(Stored data)
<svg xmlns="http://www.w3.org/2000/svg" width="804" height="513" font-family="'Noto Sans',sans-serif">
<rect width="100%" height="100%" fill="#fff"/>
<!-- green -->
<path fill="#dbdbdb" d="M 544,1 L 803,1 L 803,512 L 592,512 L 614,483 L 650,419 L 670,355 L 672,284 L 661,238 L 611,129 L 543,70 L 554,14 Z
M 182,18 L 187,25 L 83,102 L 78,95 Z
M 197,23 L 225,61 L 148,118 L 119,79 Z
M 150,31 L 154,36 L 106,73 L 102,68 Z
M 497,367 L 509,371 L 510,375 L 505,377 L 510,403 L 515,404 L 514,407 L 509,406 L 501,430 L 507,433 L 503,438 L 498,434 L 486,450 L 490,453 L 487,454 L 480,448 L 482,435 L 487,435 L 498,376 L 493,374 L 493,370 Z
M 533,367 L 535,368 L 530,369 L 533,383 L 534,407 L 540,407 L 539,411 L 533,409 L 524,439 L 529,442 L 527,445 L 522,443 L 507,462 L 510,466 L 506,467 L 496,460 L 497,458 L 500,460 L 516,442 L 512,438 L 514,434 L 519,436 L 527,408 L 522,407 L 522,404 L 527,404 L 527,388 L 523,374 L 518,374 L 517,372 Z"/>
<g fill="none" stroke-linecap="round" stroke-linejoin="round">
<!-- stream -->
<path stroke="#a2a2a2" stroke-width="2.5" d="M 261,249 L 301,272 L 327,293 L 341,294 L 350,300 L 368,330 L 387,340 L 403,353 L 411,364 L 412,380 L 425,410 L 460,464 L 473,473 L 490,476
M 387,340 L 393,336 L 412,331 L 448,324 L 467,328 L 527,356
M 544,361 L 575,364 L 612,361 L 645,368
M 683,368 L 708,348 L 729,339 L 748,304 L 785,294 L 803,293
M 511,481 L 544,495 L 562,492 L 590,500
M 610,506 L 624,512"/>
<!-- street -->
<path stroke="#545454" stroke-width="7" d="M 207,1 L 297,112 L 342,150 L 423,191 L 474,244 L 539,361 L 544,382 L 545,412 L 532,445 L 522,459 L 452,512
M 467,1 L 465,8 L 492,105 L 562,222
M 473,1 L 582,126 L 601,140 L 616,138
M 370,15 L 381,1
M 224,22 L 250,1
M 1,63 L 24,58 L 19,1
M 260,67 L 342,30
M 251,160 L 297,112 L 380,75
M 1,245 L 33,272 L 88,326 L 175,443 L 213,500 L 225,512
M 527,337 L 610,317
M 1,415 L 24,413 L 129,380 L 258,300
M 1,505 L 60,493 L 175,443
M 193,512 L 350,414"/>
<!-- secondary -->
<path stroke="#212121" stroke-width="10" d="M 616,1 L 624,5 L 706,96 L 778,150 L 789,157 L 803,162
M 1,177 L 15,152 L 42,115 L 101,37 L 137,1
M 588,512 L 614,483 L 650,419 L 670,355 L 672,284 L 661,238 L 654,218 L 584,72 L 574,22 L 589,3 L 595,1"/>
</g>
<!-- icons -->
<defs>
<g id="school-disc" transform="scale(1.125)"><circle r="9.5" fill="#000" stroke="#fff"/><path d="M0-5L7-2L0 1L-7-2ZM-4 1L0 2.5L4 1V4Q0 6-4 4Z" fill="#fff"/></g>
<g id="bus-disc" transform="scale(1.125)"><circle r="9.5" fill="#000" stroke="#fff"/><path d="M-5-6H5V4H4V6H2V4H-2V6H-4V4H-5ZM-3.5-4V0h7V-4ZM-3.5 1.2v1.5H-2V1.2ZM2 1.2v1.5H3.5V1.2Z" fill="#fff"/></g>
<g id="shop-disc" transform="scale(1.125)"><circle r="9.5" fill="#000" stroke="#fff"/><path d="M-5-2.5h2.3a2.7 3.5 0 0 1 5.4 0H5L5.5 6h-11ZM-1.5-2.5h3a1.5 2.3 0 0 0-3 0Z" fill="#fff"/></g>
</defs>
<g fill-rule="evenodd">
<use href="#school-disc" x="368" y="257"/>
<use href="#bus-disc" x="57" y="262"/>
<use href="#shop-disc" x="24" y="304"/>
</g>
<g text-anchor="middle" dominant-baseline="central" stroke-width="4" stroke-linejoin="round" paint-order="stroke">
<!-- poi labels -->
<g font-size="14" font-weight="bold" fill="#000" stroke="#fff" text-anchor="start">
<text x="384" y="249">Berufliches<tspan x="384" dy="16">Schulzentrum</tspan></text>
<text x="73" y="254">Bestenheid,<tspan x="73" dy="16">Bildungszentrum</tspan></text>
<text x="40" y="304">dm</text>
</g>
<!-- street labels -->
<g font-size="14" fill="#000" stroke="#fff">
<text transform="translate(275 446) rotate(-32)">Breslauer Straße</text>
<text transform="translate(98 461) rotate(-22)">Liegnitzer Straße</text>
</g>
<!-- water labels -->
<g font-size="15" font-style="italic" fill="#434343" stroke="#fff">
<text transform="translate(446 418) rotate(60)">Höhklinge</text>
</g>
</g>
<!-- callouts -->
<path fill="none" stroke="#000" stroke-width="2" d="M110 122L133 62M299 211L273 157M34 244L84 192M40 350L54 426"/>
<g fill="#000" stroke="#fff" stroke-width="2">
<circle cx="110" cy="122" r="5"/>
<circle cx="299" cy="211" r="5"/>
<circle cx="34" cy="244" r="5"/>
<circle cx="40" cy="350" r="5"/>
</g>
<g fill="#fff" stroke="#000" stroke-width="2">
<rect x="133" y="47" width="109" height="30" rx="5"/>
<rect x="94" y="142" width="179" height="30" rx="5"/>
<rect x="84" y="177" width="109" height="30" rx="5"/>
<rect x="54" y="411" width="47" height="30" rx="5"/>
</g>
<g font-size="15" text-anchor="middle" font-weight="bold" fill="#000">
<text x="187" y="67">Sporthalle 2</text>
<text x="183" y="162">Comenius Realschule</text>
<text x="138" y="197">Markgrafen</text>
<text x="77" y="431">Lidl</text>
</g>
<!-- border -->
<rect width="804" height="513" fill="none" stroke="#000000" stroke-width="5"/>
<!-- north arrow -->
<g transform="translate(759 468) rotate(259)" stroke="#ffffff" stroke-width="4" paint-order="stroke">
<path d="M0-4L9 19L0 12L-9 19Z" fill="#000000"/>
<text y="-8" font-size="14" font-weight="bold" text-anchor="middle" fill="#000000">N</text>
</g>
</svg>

> To do: Transcribe the data above so that every line matches exactly.

> Exercise output:
<svg xmlns="http://www.w3.org/2000/svg" width="804" height="513" font-family="'Noto Sans',sans-serif">
<rect width="100%" height="100%" fill="#fff"/>
<!-- green -->
<path fill="#dbdbdb" d="M 544,1 L 803,1 L 803,512 L 592,512 L 614,483 L 650,419 L 670,355 L 672,284 L 661,238 L 611,129 L 543,70 L 554,14 Z
M 182,18 L 187,25 L 83,102 L 78,95 Z
M 197,23 L 225,61 L 148,118 L 119,79 Z
M 150,31 L 154,36 L 106,73 L 102,68 Z
M 497,367 L 509,371 L 510,375 L 505,377 L 510,403 L 515,404 L 514,407 L 509,406 L 501,430 L 507,433 L 503,438 L 498,434 L 486,450 L 490,453 L 487,454 L 480,448 L 482,435 L 487,435 L 498,376 L 493,374 L 493,370 Z
M 533,367 L 535,368 L 530,369 L 533,383 L 534,407 L 540,407 L 539,411 L 533,409 L 524,439 L 529,442 L 527,445 L 522,443 L 507,462 L 510,466 L 506,467 L 496,460 L 497,458 L 500,460 L 516,442 L 512,438 L 514,434 L 519,436 L 527,408 L 522,407 L 522,404 L 527,404 L 527,388 L 523,374 L 518,374 L 517,372 Z"/>
<g fill="none" stroke-linecap="round" stroke-linejoin="round">
<!-- stream -->
<path stroke="#a2a2a2" stroke-width="2.5" d="M 261,249 L 301,272 L 327,293 L 341,294 L 350,300 L 368,330 L 387,340 L 403,353 L 411,364 L 412,380 L 425,410 L 460,464 L 473,473 L 490,476
M 387,340 L 393,336 L 412,331 L 448,324 L 467,328 L 527,356
M 544,361 L 575,364 L 612,361 L 645,368
M 683,368 L 708,348 L 729,339 L 748,304 L 785,294 L 803,293
M 511,481 L 544,495 L 562,492 L 590,500
M 610,506 L 624,512"/>
<!-- street -->
<path stroke="#545454" stroke-width="7" d="M 207,1 L 297,112 L 342,150 L 423,191 L 474,244 L 539,361 L 544,382 L 545,412 L 532,445 L 522,459 L 452,512
M 467,1 L 465,8 L 492,105 L 562,222
M 473,1 L 582,126 L 601,140 L 616,138
M 370,15 L 381,1
M 224,22 L 250,1
M 1,63 L 24,58 L 19,1
M 260,67 L 342,30
M 251,160 L 297,112 L 380,75
M 1,245 L 33,272 L 88,326 L 175,443 L 213,500 L 225,512
M 527,337 L 610,317
M 1,415 L 24,413 L 129,380 L 258,300
M 1,505 L 60,493 L 175,443
M 193,512 L 350,414"/>
<!-- secondary -->
<path stroke="#212121" stroke-width="10" d="M 616,1 L 624,5 L 706,96 L 778,150 L 789,157 L 803,162
M 1,177 L 15,152 L 42,115 L 101,37 L 137,1
M 588,512 L 614,483 L 650,419 L 670,355 L 672,284 L 661,238 L 654,218 L 584,72 L 574,22 L 589,3 L 595,1"/>
</g>
<!-- icons -->
<defs>
<g id="school-disc" transform="scale(1.125)"><circle r="9.5" fill="#000" stroke="#fff"/><path d="M0-5L7-2L0 1L-7-2ZM-4 1L0 2.5L4 1V4Q0 6-4 4Z" fill="#fff"/></g>
<g id="bus-disc" transform="scale(1.125)"><circle r="9.5" fill="#000" stroke="#fff"/><path d="M-5-6H5V4H4V6H2V4H-2V6H-4V4H-5ZM-3.5-4V0h7V-4ZM-3.5 1.2v1.5H-2V1.2ZM2 1.2v1.5H3.5V1.2Z" fill="#fff"/></g>
<g id="shop-disc" transform="scale(1.125)"><circle r="9.5" fill="#000" stroke="#fff"/><path d="M-5-2.5h2.3a2.7 3.5 0 0 1 5.4 0H5L5.5 6h-11ZM-1.5-2.5h3a1.5 2.3 0 0 0-3 0Z" fill="#fff"/></g>
</defs>
<g fill-rule="evenodd">
<use href="#school-disc" x="368" y="257"/>
<use href="#bus-disc" x="57" y="262"/>
<use href="#shop-disc" x="24" y="304"/>
</g>
<g text-anchor="middle" dominant-baseline="central" stroke-width="4" stroke-linejoin="round" paint-order="stroke">
<!-- poi labels -->
<g font-size="14" font-weight="bold" fill="#000" stroke="#fff" text-anchor="start">
<text x="384" y="249">Berufliches<tspan x="384" dy="16">Schulzentrum</tspan></text>
<text x="73" y="254">Bestenheid,<tspan x="73" dy="16">Bildungszentrum</tspan></text>
<text x="40" y="304">dm</text>
</g>
<!-- street labels -->
<g font-size="14" fill="#000" stroke="#fff">
<text transform="translate(275 446) rotate(-32)">Breslauer Straße</text>
<text transform="translate(98 461) rotate(-22)">Liegnitzer Straße</text>
</g>
<!-- water labels -->
<g font-size="15" font-style="italic" fill="#434343" stroke="#fff">
<text transform="translate(446 418) rotate(60)">Höhklinge</text>
</g>
</g>
<!-- callouts -->
<path fill="none" stroke="#000" stroke-width="2" d="M110 122L133 62M299 211L273 157M34 244L84 192M40 350L54 426"/>
<g fill="#000" stroke="#fff" stroke-width="2">
<circle cx="110" cy="122" r="5"/>
<circle cx="299" cy="211" r="5"/>
<circle cx="34" cy="244" r="5"/>
<circle cx="40" cy="350" r="5"/>
</g>
<g fill="#fff" stroke="#000" stroke-width="2">
<rect x="133" y="47" width="109" height="30" rx="5"/>
<rect x="94" y="142" width="179" height="30" rx="5"/>
<rect x="84" y="177" width="109" height="30" rx="5"/>
<rect x="54" y="411" width="47" height="30" rx="5"/>
</g>
<g font-size="15" text-anchor="middle" font-weight="bold" fill="#000">
<text x="187" y="67">Sporthalle 2</text>
<text x="183" y="162">Comenius Realschule</text>
<text x="138" y="197">Markgrafen</text>
<text x="77" y="431">Lidl</text>
</g>
<!-- border -->
<rect width="804" height="513" fill="none" stroke="#000000" stroke-width="5"/>
<!-- north arrow -->
<g transform="translate(759 468) rotate(259)" stroke="#ffffff" stroke-width="4" paint-order="stroke">
<path d="M0-4L9 19L0 12L-9 19Z" fill="#000000"/>
<text y="-8" font-size="14" font-weight="bold" text-anchor="middle" fill="#000000">N</text>
</g>
</svg>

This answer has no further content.